Puzzle Time (Page 54)

Question 1.
There are 3 closed boxes — one containing only red balls, the second containing only blue balls, and the third containing only green balls. The boxes are labelled RED, BLUE, and GREEN such that ‘no box has the correct label. We need to find which label goes with which box. How can this be done if we are allowed to open only one box?

Solution:
Since none of the boxes has the correct label, every label is wrong. First, open any box, suppose labelled RED. This box cannot contain red balls, so the balls inside must be either blue or green. Suppose the balls inside are blue. Then the box labelled RED actually contains blue balls. The box labelled BLUE cannot contain blue balls (because its label is wrong), so it must contain red balls or green balls.

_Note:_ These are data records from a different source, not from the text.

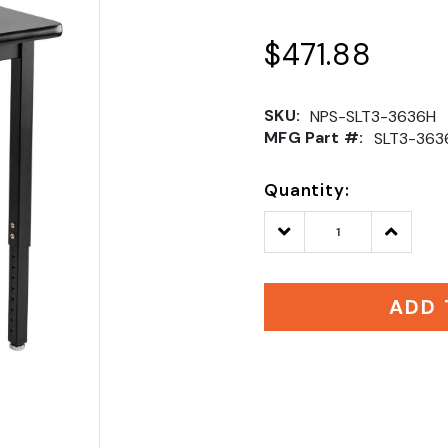
$471.88
SKU:
NPS-SLT3-3636H
MFG Part #:
SLT3-363
Quantity:
Decrease
Increase
Quantity:
Quantity
ADD 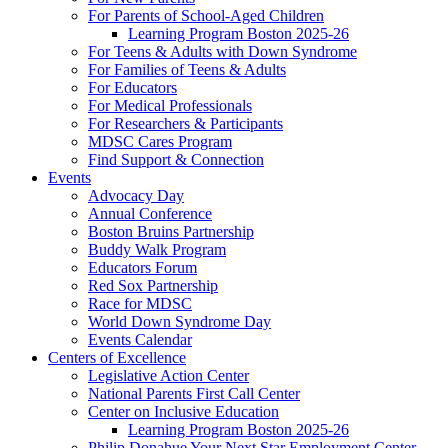
For Parents of School-Aged Children
Learning Program Boston 2025-26
For Teens & Adults with Down Syndrome
For Families of Teens & Adults
For Educators
For Medical Professionals
For Researchers & Participants
MDSC Cares Program
Find Support & Connection
Events
Advocacy Day
Annual Conference
Boston Bruins Partnership
Buddy Walk Program
Educators Forum
Red Sox Partnership
Race for MDSC
World Down Syndrome Day
Events Calendar
Centers of Excellence
Legislative Action Center
National Parents First Call Center
Center on Inclusive Education
Learning Program Boston 2025-26
Philip Donahue Your Next Star Employment Center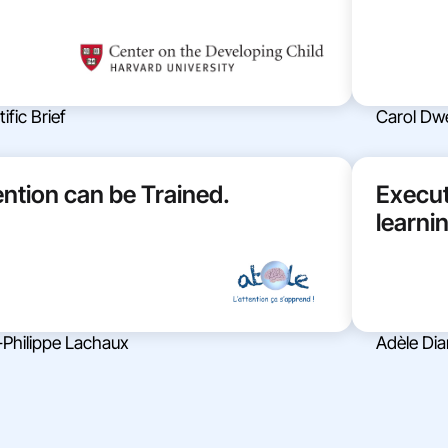
ific Brief
Carol Dw
ention can be Trained.
Execut
learni
-Philippe Lachaux
Adèle Di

The remaining box labelled GREEN will then contain red balls. So, the red box contains a blue ball, the green box contains a red ball, and the blue box contains a green ball. Thus, by opening only one box and using the fact that all labels are incorrect, we can correctly identify the contents of all three boxes.